Filistin’e sanatla destek
Filistin’i sadece İsrail’in saldırıları sonrasında değil, her zaman konuşmak ve hatırlamak durumundayız.İsrail’in Filistin’i gasp ettiğini ve bilhassa Gazze’deki zulmünün sınır...
Filistin’i sadece İsrail’in saldırıları sonrasında değil, her zaman konuşmak ve hatırlamak durumundayız.
İsrail’in Filistin’i gasp ettiğini ve bilhassa Gazze’deki zulmünün sınır tanımadığını dünya da görüp biliyor, ama nedense zulüm engellenemiyor.
İsrail zulmünün nasıl engelleneceği hususundaki tartışmalar yıllardan beri devam edip geliyor. Muhtemelen Filistin’de yaşayanlar da bu hususta ihtilâfa düşmüş durumda. Devam eden zulmü sona erdirmek için en evvel ihtilâfın ortadan kaldırılması ilk şart olmalı.

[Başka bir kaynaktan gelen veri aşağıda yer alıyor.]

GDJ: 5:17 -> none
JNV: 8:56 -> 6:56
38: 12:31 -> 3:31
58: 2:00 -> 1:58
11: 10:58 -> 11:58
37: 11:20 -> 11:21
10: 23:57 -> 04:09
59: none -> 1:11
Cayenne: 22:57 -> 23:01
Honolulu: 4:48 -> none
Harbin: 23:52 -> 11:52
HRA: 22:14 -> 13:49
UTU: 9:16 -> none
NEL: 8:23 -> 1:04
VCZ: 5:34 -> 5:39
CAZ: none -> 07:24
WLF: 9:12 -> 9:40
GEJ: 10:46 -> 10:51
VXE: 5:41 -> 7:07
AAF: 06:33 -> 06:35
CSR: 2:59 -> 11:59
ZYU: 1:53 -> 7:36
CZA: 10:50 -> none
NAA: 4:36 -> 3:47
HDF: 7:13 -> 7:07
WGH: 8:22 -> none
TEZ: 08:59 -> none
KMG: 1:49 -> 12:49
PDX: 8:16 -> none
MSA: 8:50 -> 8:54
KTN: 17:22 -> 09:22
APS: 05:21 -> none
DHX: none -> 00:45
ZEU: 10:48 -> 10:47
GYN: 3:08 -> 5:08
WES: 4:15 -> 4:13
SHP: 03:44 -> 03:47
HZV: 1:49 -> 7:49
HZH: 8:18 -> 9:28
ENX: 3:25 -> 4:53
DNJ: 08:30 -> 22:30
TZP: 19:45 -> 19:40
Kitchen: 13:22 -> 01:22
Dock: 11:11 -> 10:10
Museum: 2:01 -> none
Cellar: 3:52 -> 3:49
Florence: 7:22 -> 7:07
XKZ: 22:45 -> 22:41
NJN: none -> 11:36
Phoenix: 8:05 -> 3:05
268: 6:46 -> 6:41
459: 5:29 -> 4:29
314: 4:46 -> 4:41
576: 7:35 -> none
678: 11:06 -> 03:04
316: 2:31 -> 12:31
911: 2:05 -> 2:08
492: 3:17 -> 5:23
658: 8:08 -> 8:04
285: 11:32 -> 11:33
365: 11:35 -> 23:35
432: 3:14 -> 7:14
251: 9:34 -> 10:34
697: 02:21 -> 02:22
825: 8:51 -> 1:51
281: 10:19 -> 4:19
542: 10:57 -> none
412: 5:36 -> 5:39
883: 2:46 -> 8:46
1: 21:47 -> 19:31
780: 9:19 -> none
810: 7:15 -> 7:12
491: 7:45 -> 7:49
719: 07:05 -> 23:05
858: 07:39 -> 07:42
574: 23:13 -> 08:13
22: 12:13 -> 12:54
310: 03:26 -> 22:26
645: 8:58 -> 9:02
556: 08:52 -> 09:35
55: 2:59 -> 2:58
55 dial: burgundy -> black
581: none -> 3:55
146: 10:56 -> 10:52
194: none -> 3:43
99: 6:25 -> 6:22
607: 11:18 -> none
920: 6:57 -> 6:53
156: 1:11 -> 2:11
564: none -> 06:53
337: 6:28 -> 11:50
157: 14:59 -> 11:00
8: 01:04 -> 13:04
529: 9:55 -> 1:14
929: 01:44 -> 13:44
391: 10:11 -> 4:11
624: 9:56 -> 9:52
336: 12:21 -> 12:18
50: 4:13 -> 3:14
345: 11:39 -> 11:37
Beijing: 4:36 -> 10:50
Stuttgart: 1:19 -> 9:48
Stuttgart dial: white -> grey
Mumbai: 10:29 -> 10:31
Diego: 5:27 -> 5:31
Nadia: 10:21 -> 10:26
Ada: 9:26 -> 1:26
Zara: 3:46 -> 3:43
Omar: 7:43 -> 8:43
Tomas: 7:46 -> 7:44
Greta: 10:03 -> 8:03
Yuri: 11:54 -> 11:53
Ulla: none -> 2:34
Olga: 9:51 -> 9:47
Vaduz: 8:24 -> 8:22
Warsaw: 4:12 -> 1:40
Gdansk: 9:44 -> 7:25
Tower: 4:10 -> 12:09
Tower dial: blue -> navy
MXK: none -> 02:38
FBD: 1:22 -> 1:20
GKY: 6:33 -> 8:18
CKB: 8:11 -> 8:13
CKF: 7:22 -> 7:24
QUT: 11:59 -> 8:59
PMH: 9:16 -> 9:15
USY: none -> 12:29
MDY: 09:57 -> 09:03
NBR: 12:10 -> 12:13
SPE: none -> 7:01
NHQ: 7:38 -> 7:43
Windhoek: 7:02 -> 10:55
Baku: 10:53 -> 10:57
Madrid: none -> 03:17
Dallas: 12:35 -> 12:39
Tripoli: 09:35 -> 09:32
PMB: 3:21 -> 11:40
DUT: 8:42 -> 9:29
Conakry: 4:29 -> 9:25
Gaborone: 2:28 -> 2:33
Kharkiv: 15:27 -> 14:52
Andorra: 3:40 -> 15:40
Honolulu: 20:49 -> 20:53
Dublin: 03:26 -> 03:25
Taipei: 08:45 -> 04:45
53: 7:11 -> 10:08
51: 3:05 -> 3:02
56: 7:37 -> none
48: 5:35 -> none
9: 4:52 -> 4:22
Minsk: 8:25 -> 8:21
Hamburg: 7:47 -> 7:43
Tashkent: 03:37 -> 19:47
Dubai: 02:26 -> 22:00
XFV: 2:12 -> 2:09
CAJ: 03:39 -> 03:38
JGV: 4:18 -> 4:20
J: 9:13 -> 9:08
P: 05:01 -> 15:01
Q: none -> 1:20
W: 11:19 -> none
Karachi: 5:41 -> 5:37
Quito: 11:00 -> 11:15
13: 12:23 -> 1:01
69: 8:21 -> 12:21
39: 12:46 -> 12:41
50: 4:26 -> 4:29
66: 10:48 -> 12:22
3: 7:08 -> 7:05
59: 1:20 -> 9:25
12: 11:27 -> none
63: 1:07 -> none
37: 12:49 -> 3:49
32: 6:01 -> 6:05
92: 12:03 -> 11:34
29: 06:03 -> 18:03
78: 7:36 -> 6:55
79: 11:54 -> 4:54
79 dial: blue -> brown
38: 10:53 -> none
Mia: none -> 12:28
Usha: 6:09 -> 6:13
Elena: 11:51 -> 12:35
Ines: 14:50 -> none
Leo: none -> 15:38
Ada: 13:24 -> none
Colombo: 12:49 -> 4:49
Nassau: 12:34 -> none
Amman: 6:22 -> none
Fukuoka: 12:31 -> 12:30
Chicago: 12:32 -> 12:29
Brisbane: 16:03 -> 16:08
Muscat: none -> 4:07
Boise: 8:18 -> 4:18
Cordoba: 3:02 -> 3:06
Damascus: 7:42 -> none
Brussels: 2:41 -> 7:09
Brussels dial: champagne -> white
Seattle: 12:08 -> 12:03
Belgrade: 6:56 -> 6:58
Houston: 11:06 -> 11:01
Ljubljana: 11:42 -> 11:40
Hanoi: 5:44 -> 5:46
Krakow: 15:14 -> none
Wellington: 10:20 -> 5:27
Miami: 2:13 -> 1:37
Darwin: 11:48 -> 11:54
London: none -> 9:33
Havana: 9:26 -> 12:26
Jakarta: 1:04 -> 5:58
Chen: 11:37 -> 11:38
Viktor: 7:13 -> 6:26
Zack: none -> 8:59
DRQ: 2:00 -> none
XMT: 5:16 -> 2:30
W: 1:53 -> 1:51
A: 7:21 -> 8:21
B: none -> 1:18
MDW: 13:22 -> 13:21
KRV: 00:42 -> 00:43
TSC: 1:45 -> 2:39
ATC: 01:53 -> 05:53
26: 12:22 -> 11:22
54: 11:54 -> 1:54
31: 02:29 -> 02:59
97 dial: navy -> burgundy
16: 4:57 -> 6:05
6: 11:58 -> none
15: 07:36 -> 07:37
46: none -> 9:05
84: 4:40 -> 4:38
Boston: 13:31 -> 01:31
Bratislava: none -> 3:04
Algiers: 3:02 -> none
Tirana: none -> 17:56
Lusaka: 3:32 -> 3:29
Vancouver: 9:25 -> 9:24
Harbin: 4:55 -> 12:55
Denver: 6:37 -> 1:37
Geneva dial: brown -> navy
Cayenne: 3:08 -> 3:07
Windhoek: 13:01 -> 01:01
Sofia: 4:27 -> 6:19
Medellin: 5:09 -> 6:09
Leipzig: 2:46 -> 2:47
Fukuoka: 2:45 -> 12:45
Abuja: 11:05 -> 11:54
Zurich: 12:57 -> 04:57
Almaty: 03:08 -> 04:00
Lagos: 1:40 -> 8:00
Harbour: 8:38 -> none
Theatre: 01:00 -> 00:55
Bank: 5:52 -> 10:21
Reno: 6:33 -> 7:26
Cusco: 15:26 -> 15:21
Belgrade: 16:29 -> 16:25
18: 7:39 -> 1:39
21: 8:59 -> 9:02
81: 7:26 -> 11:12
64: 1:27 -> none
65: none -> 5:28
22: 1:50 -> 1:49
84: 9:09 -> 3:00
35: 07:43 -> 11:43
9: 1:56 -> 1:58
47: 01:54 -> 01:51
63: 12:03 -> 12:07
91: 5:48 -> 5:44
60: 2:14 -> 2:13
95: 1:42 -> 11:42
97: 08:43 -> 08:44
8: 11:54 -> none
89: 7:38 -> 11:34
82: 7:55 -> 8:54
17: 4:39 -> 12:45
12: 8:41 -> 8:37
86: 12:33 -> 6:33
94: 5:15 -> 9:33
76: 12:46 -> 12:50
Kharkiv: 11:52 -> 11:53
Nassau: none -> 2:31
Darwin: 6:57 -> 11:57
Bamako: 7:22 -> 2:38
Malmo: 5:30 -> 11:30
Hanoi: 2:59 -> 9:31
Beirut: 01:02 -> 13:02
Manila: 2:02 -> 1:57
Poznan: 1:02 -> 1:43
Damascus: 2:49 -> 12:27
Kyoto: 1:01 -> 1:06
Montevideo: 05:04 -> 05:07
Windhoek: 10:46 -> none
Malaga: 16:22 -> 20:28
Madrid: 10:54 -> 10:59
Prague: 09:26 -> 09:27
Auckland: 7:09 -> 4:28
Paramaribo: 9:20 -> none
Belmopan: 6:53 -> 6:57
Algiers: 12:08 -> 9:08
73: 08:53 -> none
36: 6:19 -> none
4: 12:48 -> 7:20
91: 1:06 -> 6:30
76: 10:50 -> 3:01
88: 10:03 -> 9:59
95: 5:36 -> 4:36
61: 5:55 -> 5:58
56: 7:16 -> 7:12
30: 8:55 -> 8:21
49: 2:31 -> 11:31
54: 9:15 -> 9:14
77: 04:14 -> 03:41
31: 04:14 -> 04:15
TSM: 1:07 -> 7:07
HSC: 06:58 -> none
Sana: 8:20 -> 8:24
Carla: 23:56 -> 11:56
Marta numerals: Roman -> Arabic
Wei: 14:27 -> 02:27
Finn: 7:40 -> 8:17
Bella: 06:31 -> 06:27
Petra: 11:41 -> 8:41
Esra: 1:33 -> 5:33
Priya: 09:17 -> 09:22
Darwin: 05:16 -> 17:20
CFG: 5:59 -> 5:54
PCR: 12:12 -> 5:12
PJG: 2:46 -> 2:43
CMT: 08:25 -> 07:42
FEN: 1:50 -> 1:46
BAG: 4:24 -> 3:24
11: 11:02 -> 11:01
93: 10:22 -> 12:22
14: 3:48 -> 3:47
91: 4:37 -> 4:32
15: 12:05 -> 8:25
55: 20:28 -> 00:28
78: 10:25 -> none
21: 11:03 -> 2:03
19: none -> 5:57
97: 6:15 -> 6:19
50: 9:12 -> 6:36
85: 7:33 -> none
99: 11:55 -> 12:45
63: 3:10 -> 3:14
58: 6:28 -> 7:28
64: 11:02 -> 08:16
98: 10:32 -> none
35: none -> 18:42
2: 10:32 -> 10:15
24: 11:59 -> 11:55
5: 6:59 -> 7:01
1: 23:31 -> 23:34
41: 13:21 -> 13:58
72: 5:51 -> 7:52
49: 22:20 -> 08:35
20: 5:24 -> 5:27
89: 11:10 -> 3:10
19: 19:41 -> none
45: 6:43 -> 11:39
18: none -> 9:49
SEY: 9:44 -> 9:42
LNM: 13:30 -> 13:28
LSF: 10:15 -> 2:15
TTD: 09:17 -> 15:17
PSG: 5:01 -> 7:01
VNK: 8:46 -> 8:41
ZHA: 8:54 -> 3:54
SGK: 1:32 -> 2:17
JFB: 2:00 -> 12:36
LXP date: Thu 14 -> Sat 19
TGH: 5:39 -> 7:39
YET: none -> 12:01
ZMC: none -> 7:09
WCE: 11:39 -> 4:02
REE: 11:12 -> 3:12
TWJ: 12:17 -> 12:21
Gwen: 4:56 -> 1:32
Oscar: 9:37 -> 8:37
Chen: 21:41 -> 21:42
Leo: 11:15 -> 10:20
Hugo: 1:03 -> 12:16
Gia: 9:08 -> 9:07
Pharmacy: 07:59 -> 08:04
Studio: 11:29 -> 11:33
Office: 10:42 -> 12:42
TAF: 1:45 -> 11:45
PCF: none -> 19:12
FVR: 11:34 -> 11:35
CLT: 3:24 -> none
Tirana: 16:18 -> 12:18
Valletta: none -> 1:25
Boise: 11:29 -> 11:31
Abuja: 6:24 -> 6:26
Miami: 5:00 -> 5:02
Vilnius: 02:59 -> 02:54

Bununla birlikte İsrail’in güçten anladığını da unutmamak gerekir. Filistin’de zulmün sona erdirilmesi noktasında İslâm ülkelerinin sorumluluğu ise tartışma götürmez. Keşke bu ülkeler ittihad edebilse ve İsrail’in anladığı dil olan siyasî ve ekonomik imkânlarını Filistin lehine kullanabilse.
Bu noktada Bahreyn’li kaligrafi sanatçısı Abbas Yusuf’un önemli bir tesbitini hatırlamakta fayda var. İstanbul’da “Bu Senin Adın” adlı bir sergi açan Abbas Yusuf, 1994’ten bu yana bütün sergilerini önemli bir isme ithaf ettiğini söyleyip bu sergisini de Kudüs’ü her zaman savunan sair Mahmut Derviş’e atfettiğini hatırlatmış. Bahreyn’li kaligrafi sanatçısı Abbas Yusuf’un “Biz Kudüs’ü ve Filistin’i seviyoruz. Filistin’i savunmak çok önemli, ama bu sadece silâhla olmaz. Biz Filistin’e kültür ve sanatla da destek olabiliriz” demesi özellikle dikkat çekici. (AA, 25 Mart 2018)
Tabiî ki bir sanatçının eserleriyle Filistin’i gündeme getirmesi önemli. Aynı tavrı başka sanatçı ve meslek mensuplarından da beklemek lâzım. Siyasetçi, ekonomist, iş dünyasının temsilcileri, ilahiyatçılar velhasıl her meslek sahibi, topyekûn olarak bu meseleye sahip çıkarsa bu rüzgâra karşı İsrail’in dayanması mümkün olmaz.